◆ Given records ◆
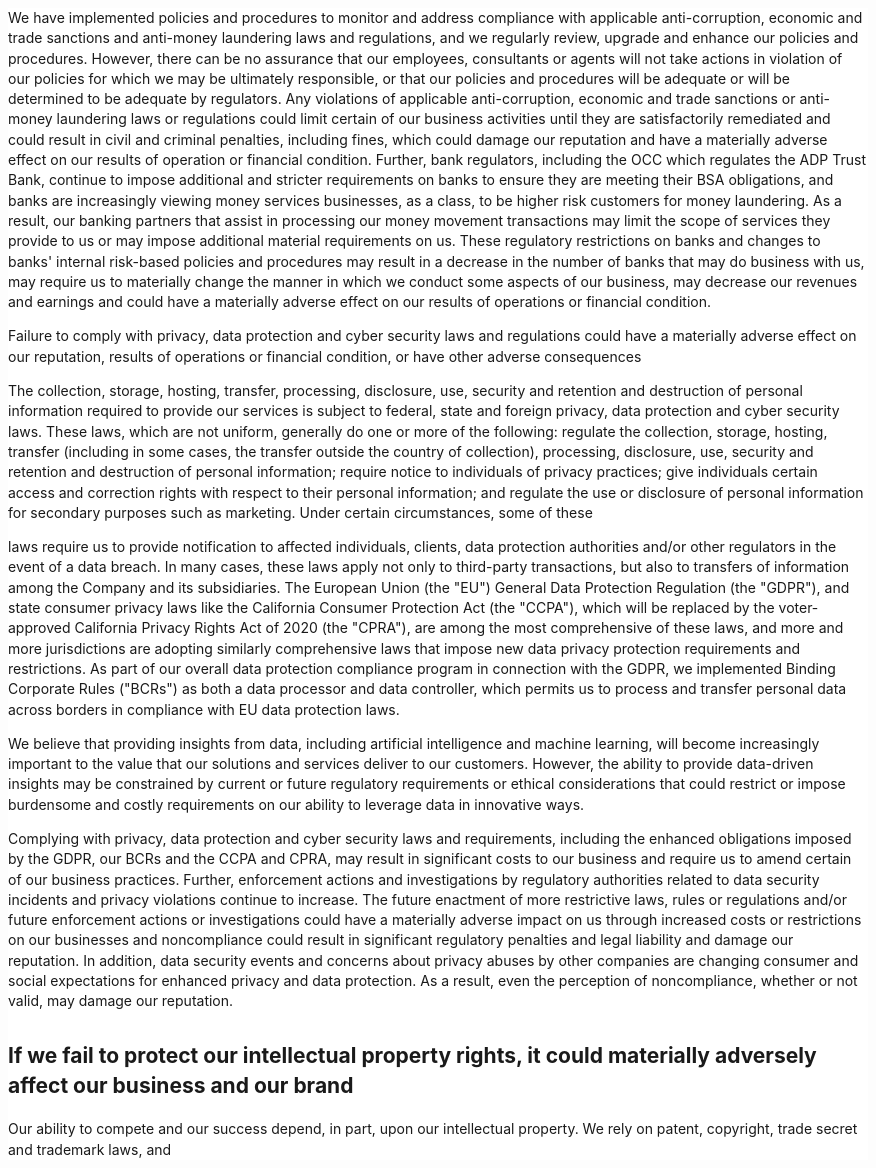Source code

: <p>We have implemented policies and procedures to monitor and address compliance with applicable anti-corruption, economic and trade sanctions and anti-money laundering laws and regulations, and we regularly review, upgrade and enhance our policies and procedures. However, there can be no assurance that our employees, consultants or agents will not take actions in violation of our policies for which we may be ultimately responsible, or that our policies and procedures will be adequate or will be determined to be adequate by regulators. Any violations of applicable anti-corruption, economic and trade sanctions or anti-money laundering laws or regulations could limit certain of our business activities until they are satisfactorily remediated and could result in civil and criminal penalties, including fines, which could damage our reputation and have a materially adverse effect on our results of operation or financial condition. Further, bank regulators, including the OCC which regulates the ADP Trust Bank, continue to impose additional and stricter requirements on banks to ensure they are meeting their BSA obligations, and banks are increasingly viewing money services businesses, as a class, to be higher risk customers for money laundering. As a result, our banking partners that assist in processing our money movement transactions may limit the scope of services they provide to us or may impose additional material requirements on us. These regulatory restrictions on banks and changes to banks' internal risk-based policies and procedures may result in a decrease in the number of banks that may do business with us, may require us to materially change the manner in which we conduct some aspects of our business, may decrease our revenues and earnings and could have a materially adverse effect on our results of operations or financial condition.</p>
<p>Failure to comply with privacy, data protection and cyber security laws and regulations could have a materially adverse effect on our reputation, results of operations or financial condition, or have other adverse consequences</p>
<p>The collection, storage, hosting, transfer, processing, disclosure, use, security and retention and destruction of personal information required to provide our services is subject to federal, state and foreign privacy, data protection and cyber security laws. These laws, which are not uniform, generally do one or more of the following: regulate the collection, storage, hosting, transfer (including in some cases, the transfer outside the country of collection), processing, disclosure, use, security and retention and destruction of personal information; require notice to individuals of privacy practices; give individuals certain access and correction rights with respect to their personal information; and regulate the use or disclosure of personal information for secondary purposes such as marketing. Under certain circumstances, some of these</p>
<p>laws require us to provide notification to affected individuals, clients, data protection authorities and/or other regulators in the event of a data breach. In many cases, these laws apply not only to third-party transactions, but also to transfers of information among the Company and its subsidiaries. The European Union (the "EU") General Data Protection Regulation (the "GDPR"), and state consumer privacy laws like the California Consumer Protection Act (the "CCPA"), which will be replaced by the voter-approved California Privacy Rights Act of 2020 (the "CPRA"), are among the most comprehensive of these laws, and more and more jurisdictions are adopting similarly comprehensive laws that impose new data privacy protection requirements and restrictions. As part of our overall data protection compliance program in connection with the GDPR, we implemented Binding Corporate Rules ("BCRs") as both a data processor and data controller, which permits us to process and transfer personal data across borders in compliance with EU data protection laws.</p>
<p>We believe that providing insights from data, including artificial intelligence and machine learning, will become increasingly important to the value that our solutions and services deliver to our customers. However, the ability to provide data-driven insights may be constrained by current or future regulatory requirements or ethical considerations that could restrict or impose burdensome and costly requirements on our ability to leverage data in innovative ways.</p>
<p>Complying with privacy, data protection and cyber security laws and requirements, including the enhanced obligations imposed by the GDPR, our BCRs and the CCPA and CPRA, may result in significant costs to our business and require us to amend certain of our business practices. Further, enforcement actions and investigations by regulatory authorities related to data security incidents and privacy violations continue to increase. The future enactment of more restrictive laws, rules or regulations and/or future enforcement actions or investigations could have a materially adverse impact on us through increased costs or restrictions on our businesses and noncompliance could result in significant regulatory penalties and legal liability and damage our reputation. In addition, data security events and concerns about privacy abuses by other companies are changing consumer and social expectations for enhanced privacy and data protection. As a result, even the perception of noncompliance, whether or not valid, may damage our reputation.</p>
<h2>If we fail to protect our intellectual property rights, it could materially adversely affect our business and our brand</h2>
<p>Our ability to compete and our success depend, in part, upon our intellectual property. We rely on patent, copyright, trade secret and trademark laws, and</p>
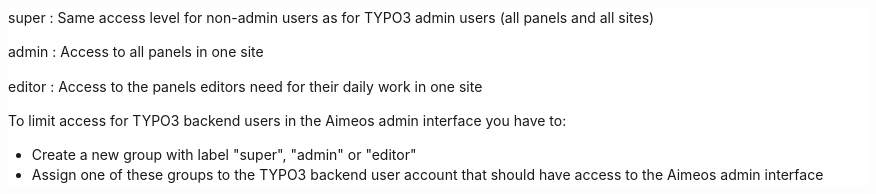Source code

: super
: Same access level for non-admin users as for TYPO3 admin users (all panels and all sites)

admin
: Access to all panels in one site

editor
: Access to the panels editors need for their daily work in one site

To limit access for TYPO3 backend users in the Aimeos admin interface you have to:

* Create a new group with label "super", "admin" or "editor"
* Assign one of these groups to the TYPO3 backend user account that should have access to the Aimeos admin interface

◆ Written task ◆
Return every line of the listing that has the word "admin" in it.

◆ Response ◆
: Same access level for non-admin users as for TYPO3 admin users (all panels and all sites)
admin
To limit access for TYPO3 backend users in the Aimeos admin interface you have to:
* Create a new group with label "super", "admin" or "editor"
* Assign one of these groups to the TYPO3 backend user account that should have access to the Aimeos admin interface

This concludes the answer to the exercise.